Last week we stopped at the Galveston Island Visitor Center in the historic Ashton Villa. It was a spur of the moment stop--we thought we pretty much knew what we wanted to do and see but were happy we made the stop. Not only did we learn a little more about post-hurricane Galveston, we picked up a brochure about the tree sculptures.
Bit of trivia: see the short iron fence surrounding Ashton Villa? That fence is 6’ tall! Following the devastating 1900 hurricane half of it was buried when the owner built the soil up around the mansion. Consequently the first floor windows are at ground level .
Galveston experienced extreme damage on September 13, 2008 when hurricane Ike slammed onto the coast and the city. Many of the island’s trees were uprooted by the wind and surge waves but salty sea water was responsible for killing thousands more. Remaining after the salt water killed many of the huge old oak trees that lined residential streets were the stumps, many of which have taken on a new life in the form of sculptures.
Brochure in hand, with my chauffer Gary doing the driving I jumped in and out of the truck to take photos of as many of the twenty-six sculptures we could find.
This informational sign is posted in the yard beside the impressive “Herons” sculpture.

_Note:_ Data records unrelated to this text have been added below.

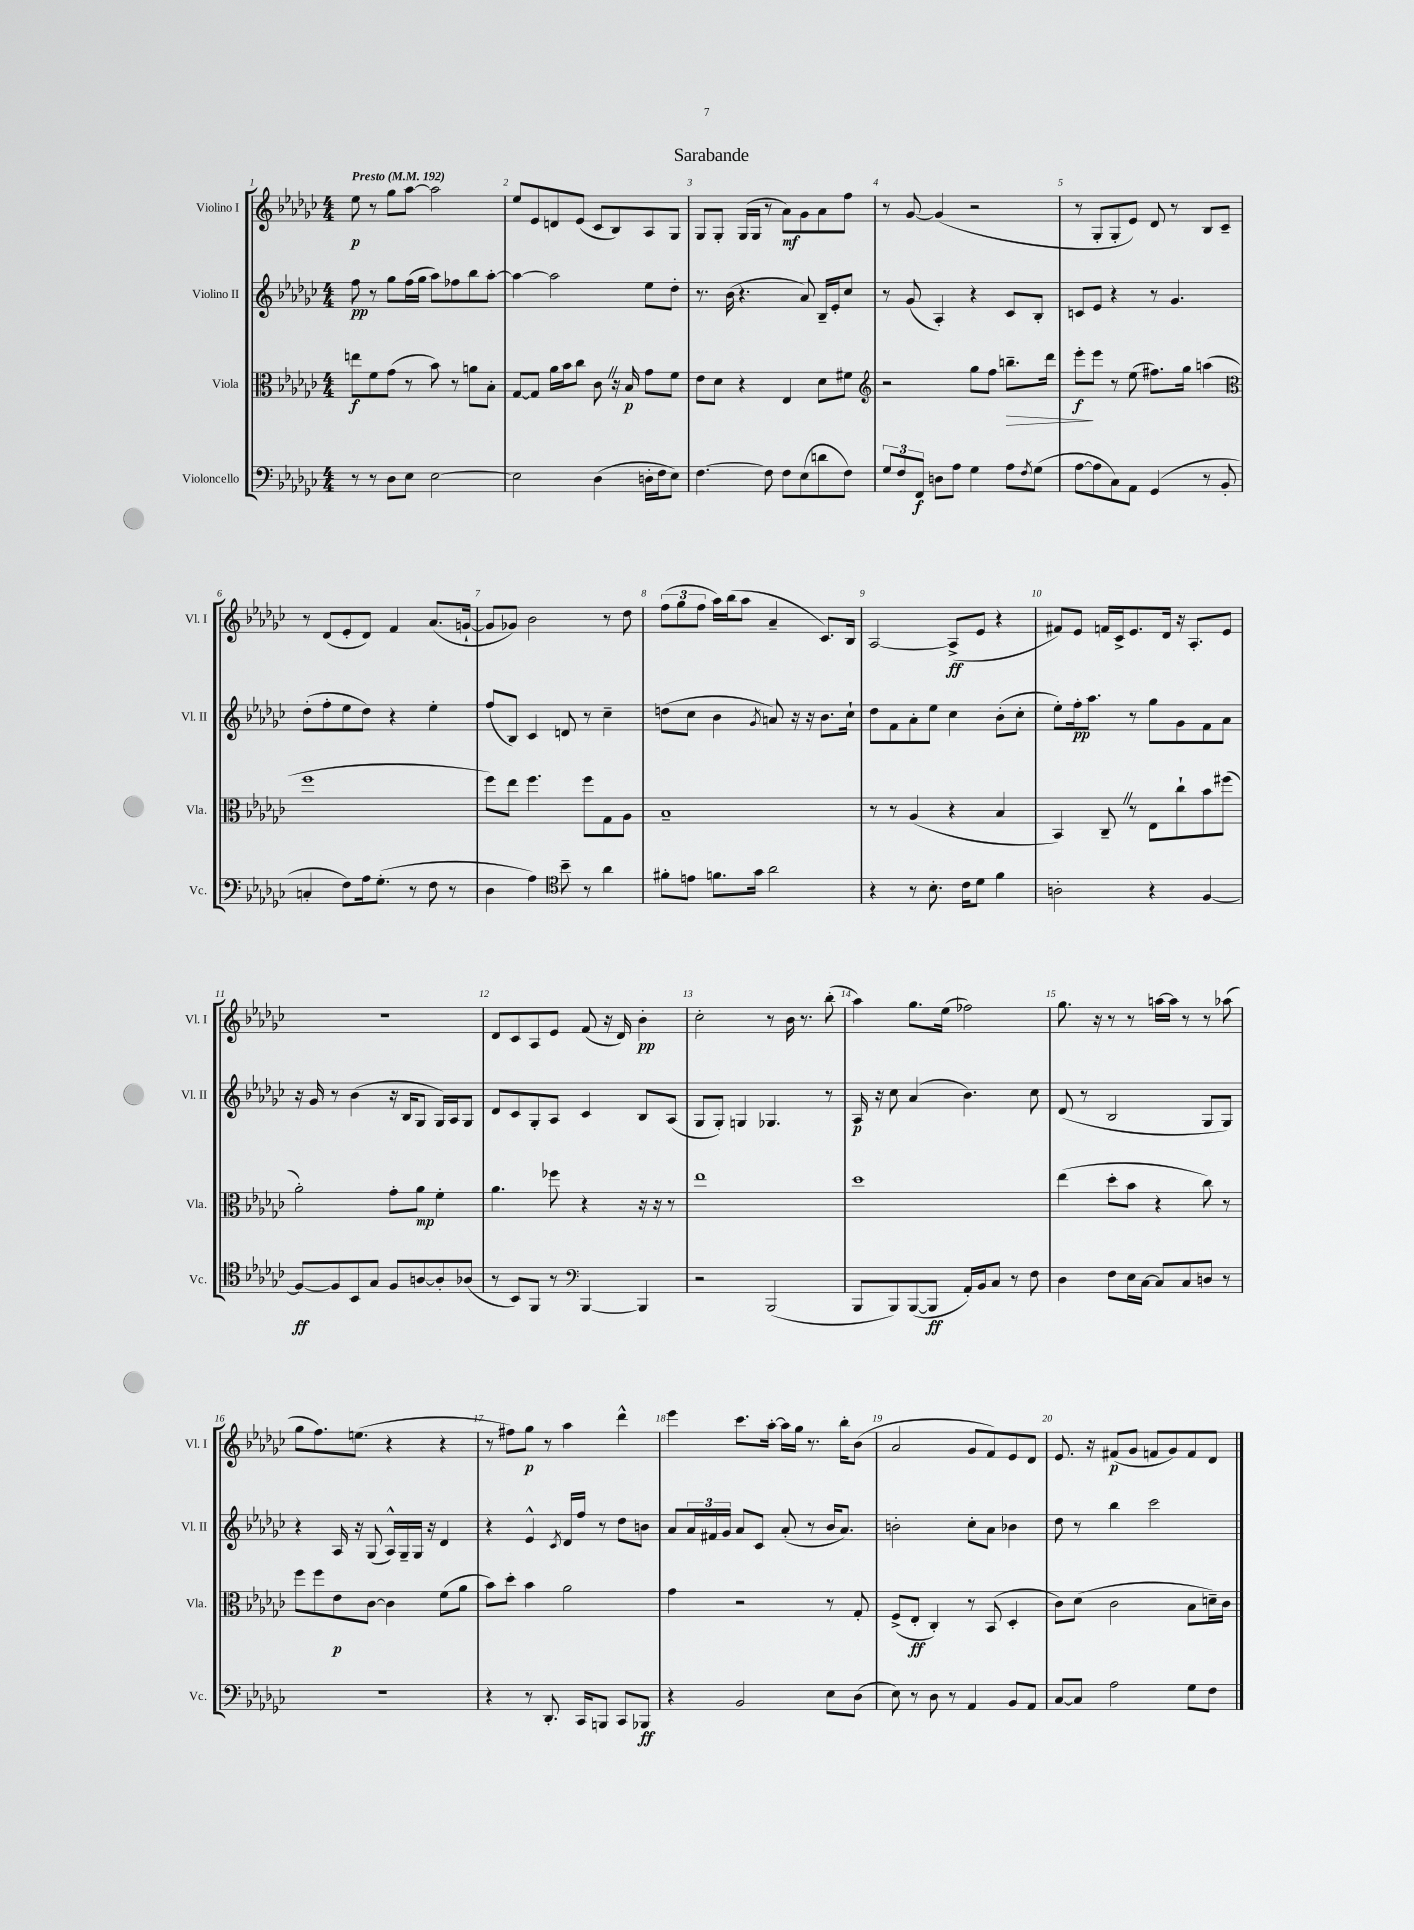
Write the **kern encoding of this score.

**kern	**kern	**kern	**kern
*staff4	*staff3	*staff2	*staff1
*clefF4	*clefC3	*clefG2	*clefG2
*k[b-e-a-d-g-c-]	*k[b-e-a-d-g-c-]	*k[b-e-a-d-g-c-]	*k[b-e-a-d-g-c-]
*M4/4	*M4/4	*M4/4	*M4/4
*MM192	*MM192	*MM192	*MM192
8r	8ee	8ff	8ee-
8r	8f	8r	8r
8D-	(8g-	8gg-	8gg-
8E-	8r	(16ff	[8aa-
.	.	16gg-	.
[2E-	8b-)	8aa-)	2aa-]
.	8r	8ff-	.
.	8a	8bb-	.
.	8B-'	[8aa-'	.
=	=	=	=
2E-]	[8G-	4aa-_	8ee-
.	8G-]	.	8e-
.	16a-	2aa-]	8d
.	16b-	.	.
.	8cc-	.	(8e-
(4D-	8c-	.	8c-
.	16r	.	8B-)
.	16B-	.	.
16D'	8g-	8ee-	8A-
16F	.	.	.
8E-)	8f	8dd-'	8G-
=	=	=	=
[4.F	8e-	8.r	8G-
.	8d-	.	8G-'
.	.	(16b-	.
.	4r	4.r	(16G-
.	.	.	16G-
8F]	.	.	8r
8F	4E-	.	8a-)
(8E-	.	8a-)	8g-
8d	8d-	16B-~	8a-
.	.	16e-'	.
8F)	8f#	8cc-	8ff
=	=	=	=
*	*clefG2	*	*
12G-	2r	8r	8r
12F	.	.	.
.	.	(8g-	[8g-
12FF	.	.	.
8D	.	4A-')	(4g-]
8A-	.	.	.
4G-	8gg-	4r	2r
.	8ff	.	.
8A-	8.bb~	8c-	.
8qF	.	.	.
(8G-	.	8B-'	.
.	16ddd-	.	.
=	=	=	=
[8A-	8eee-'	8c	8r
8A-]	8eee-	8e-	8G-'
8C-)	8r	4r	8G-'
8AA-	(8ee-	.	8e-)
(4GG-	8.ff#)	8r	8d-
.	.	4.g-	8r
.	16gg-	.	.
8r	(4aa	.	8B-
8BB-'	.	.	8c-~
=	=	=	=
*	*clefC3	*	*
4C'	1ff	(8dd-'	8r
.	.	8ff'	(8d-
8F)	.	8ee-	8e-'
16A-	.	8dd-)	8d-)
(8.G-'	.	.	.
.	.	4r	4f
8r	.	.	.
8F	.	4ee-'	(8.a-
8r	.	.	.
.	.	.	[16g`
=	=	=	=
4D-	8ff)	(8ff	8g]
.	8ee-	8B-)	8g-)
4A-)	4.ff	4c-	2b-
*clefC4	*	*	*
8b-~	.	8d	.
8r	8ff	8r	.
4a-	8G-	4cc-~	8r
.	8A-	.	8dd-
=	=	=	=
8f#'	1B-~	(8dd	(12ff
.	.	.	12gg-
8e	.	8cc-	.
.	.	.	12ff
8.f	.	4b-	16aa-)
.	.	.	(16bb-
.	.	.	8aa-
16g-	.	.	.
.	.	8qg-	.
2a-	.	8a)	4a-~
.	.	16r	.
.	.	16r	.
.	.	8.b-	8.c-)
.	.	16cc-`	16B-
=	=	=	=
4r	8r	8dd-	[2A-
.	8r	8f	.
8r	(4A-	8a-'	.
8.B-'	.	8ee-	.
.	4r	4cc-	(8A-^]
16c-	.	.	.
8d-	.	.	8e-
4f	4B-	(8b-'	4r
.	.	8cc-'	.
=	=	=	=
2A'	4BB-)	8ee-')	8f#)
.	.	16ff'	8e-
.	.	8.aa-	.
.	8C-~	.	16f
.	.	.	16c-^
.	8r	8r	8.e-
4r	8E-	8gg-	.
.	.	.	16d-
.	8cc-`	8g-	16r
.	.	.	8.A-'
[4F	8b-	8f	.
.	(8ff#	8a-	8e-
=	=	=	=
8F_	2a-')	16r	1r
.	.	16g-	.
8F]	.	8r	.
8BB-	.	(4b-	.
8G-	.	.	.
8F	8g-'	16r	.
.	.	16B-	.
[8A	8a-	8G-	.
8A']	4f'	16G-)	.
.	.	16A-	.
(8A-	.	8G-	.
=	=	=	=
8r	4.a-	8d-	8d-
8BB-)	.	8c-	8c-
8FF	.	8G-'	8A-
8r	8ff-	8A-	8e-
*clefF4	*	*	*
[4BBB-	4r	4c-	(8f
.	.	.	16r
.	.	.	16d-)
4BBB-]	16r	8B-	4b-'
.	16r	.	.
.	8r	(8A-	.
=	=	=	=
2r	1ee-	8G-	2cc-'
.	.	8G-')	.
.	.	4G	.
(2BBB-	.	4.G-	8r
.	.	.	16b-
.	.	.	8.r
.	.	8r	(8bb-'
=	=	=	=
8BBB-	1dd-	16A-	4aa-)
.	.	16r	.
8BBB-)	.	8cc-	.
([8BBB-	.	(4a-	8.gg-
8BBB-]	.	.	.
.	.	.	(16ee-
16AA-')	.	4.b-)	2ff-)
16BB-	.	.	.
8C-	.	.	.
8r	.	.	.
8F	.	8cc-	.
=	=	=	=
4D-	(4ee-	(8d-	8.gg-
.	.	8r	.
.	.	.	16r
8F	8dd-'	2B-	8r
16E-	8b-	.	8r
[16C-	.	.	.
8C-]	4r	.	[16aa
.	.	.	16aa]
8C-	.	.	8r
8D	8cc-)	8G-	8r
8r	8r	8G-)	(8aa-
=	=	=	=
1r	8ff	4r	8gg-
.	8ff	.	8.ff)
.	8e-	16A-	.
.	.	16r	(8.ee
.	[8c-	(8G-	.
.	4c-]	16A-^^)	4r
.	.	16G-~	.
.	.	16G-	.
.	.	16r	.
.	(8f	4d-	4r
.	8a-	.	.
=	=	=	=
4r	8b-)	4r	8r
.	8dd-'	.	8ff#)
8r	4b-	4e-^^	8gg-
8.DD-'	.	.	8r
.	.	8qc-	.
.	2a-	16d-	4aa-
16CC-	.	16ff	.
8BBB	.	8r	.
8CC-	.	8dd-	4ddd-^^
8BBB-	.	8b	.
=	=	=	=
4r	4g-	8a-	4eee-
.	.	24a-	.
.	.	24f#	.
.	.	24g-	.
2BB-	2r	8a-	8.ccc-
.	.	8c-	.
.	.	.	[16aa-'
.	.	(8a-'	16aa-]
.	.	.	16gg-
.	.	8r	8.r
8E-	8r	16b-	.
.	.	8.a-)	16bb-'
(8D-	8G-'	.	(8b-
=	=	=	=
8E-)	(8F^	2b'	2a-
8r	8E-'	.	.
8D-	4C-')	.	.
8r	.	.	.
4AA-	8r	8cc-'	8g-
.	(8BB-	8a-	8f)
8BB-	4D-'	4b-	8e-
8AA-	.	.	8d-
=	=	=	=
[8C-	8c-)	8dd-	8.e-
8C-]	(8d-	8r	.
.	.	.	16r
2A-	2c-	4bb-	(8f#
.	.	.	8g-
.	.	2ccc-	8f
.	.	.	8g-)
8G-	8B-	.	8f
8F	16d~)	.	8d-
.	16c-	.	.
==	==	==	==
*-	*-	*-	*-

This is titled “Birds of Galveston.” I can only imagine how majestic this oak tree must have been!
A creature of the sea: “Mermaid Holding Clam Shell.”
“Great Dane” is Gary’s favorite.
I only got a back view of the mermaid (in Christmas hat) on “Dolphins and Mermaid.” Note the cute little Victorian house in the background. Most of the homes in the area are huge beautifully renovated Victorians.
Ah, isn’t “Squirrel” cute? Appears that he was carved and then placed on the stump. Most of the sculptures are carved in place in an existing stump.
These two, “Owl” and “Wildlife Totem Pole” are in the side yard of a home. I didn’t feel that I should go tromping into the yard to get my photo! (Plus there was an unfriendly-looking barking dog guarding his property!)
I’m guessing that the deck was built around the oak from which “Dolphins” emerges. It is in the same yard as “Owl” and “Wildlife Totem Pole” (and the barking guard dog!)
“Fire Hydrant” and. . .
looking up at the fire hydrant is “Dalmatian” Wonder what he’s thinking about?
Frog? No it’s “Toad!” A clear example of carving in place on a tree stump.
“Yellow Lab” is SO cute! The expression on her face is priceless. . .I think she knows what a handful she has in that basket! (The puppies and basket aren’t carved.)
Interesting bit of trivia about “Tin Man & Toto”
Tin Man appears to have been carved in place while Toto was carved, then moved into position.
Close-up of the adorable “Toto.”
“Monument to Galveston’s trees”
“Large Pelican” I would have titled it “Large Pelican with fish!” Note that this Victorian is still undergoing “Hurricane Ike” repairs. This is a typical scene throughout Galveston Island.
“Geisha” is in the parkway and. . .
“Sister Angels,” my favorite, is in the yard. Love the lacy Gingerbread woodworking on the porch in the background.
“Pelican Sitting on Piling”
Found one under construction! I wonder what it will be titled? Elvis related? Fender guitar? Home on the Range?
All of the above are located in a residential neighborhood of Victorian homes.
“Hand Clutching Diploma” is behind a fence at a neighborhood youth center. The inscription at the base reads “education is power.”